*** Supplied passage ***
In general, fundamental analysis predicts price movements over a longer time frame (sometimes years), while technical analysis tends to favor short-term price movement predictions. When it comes to stock investing, metrics to consider include: the outlook of the industry (where the stock is), the state of the economy in general (bullish or bearish), the performance of the stock in question (earnings per share, profitability, and so on), and the quarterly and annual reports given by the company in question. 

Qualitative Fundamental Analysis

The use of hard numbers and metrics is called quantitative fundamental analysis. Using these standardized measurements is a core part of fundamental analysis, but there is another side to these longer term price predictions that utilizes what is known as qualitative fundamental analysis.
*** Dataset ***
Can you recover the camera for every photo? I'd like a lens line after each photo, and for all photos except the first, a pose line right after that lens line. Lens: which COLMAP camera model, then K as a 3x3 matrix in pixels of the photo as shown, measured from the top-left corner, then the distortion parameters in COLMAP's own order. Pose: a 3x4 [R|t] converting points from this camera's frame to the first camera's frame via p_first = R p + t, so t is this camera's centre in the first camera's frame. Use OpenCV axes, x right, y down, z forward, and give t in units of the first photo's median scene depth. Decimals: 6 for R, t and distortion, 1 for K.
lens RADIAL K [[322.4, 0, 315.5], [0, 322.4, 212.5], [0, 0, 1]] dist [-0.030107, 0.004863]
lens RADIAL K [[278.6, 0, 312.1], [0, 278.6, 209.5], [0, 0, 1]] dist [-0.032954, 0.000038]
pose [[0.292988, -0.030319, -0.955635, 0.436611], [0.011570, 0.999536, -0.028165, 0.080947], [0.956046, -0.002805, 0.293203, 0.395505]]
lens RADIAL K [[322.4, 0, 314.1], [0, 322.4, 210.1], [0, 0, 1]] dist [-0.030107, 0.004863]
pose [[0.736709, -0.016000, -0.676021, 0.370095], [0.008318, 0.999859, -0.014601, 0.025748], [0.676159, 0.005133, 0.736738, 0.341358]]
***
## Prompt A
From the passage on fundamental analysis, retype the stretch from "In general, fundamental" through "qualitative fundamental analysis.".
## Prompt B
Summarize the passage on fundamental analysis in two sentences.

## Exercise result A
In general, fundamental analysis predicts price movements over a longer time frame (sometimes years), while technical analysis tends to favor short-term price movement predictions. When it comes to stock investing, metrics to consider include: the outlook of the industry (where the stock is), the state of the economy in general (bullish or bearish), the performance of the stock in question (earnings per share, profitability, and so on), and the quarterly and annual reports given by the company in question. 

Qualitative Fundamental Analysis

The use of hard numbers and metrics is called quantitative fundamental analysis. Using these standardized measurements is a core part of fundamental analysis, but there is another side to these longer term price predictions that utilizes what is known as qualitative fundamental analysis.

## Exercise result B
Fundamental analysis predicts price movements over a longer time frame, sometimes years, while technical analysis favors short-term predictions. For stocks, it considers the industry's outlook, the general economy, the stock's performance, and the company's quarterly and annual reports, and it has a quantitative side based on hard numbers and metrics and a qualitative side.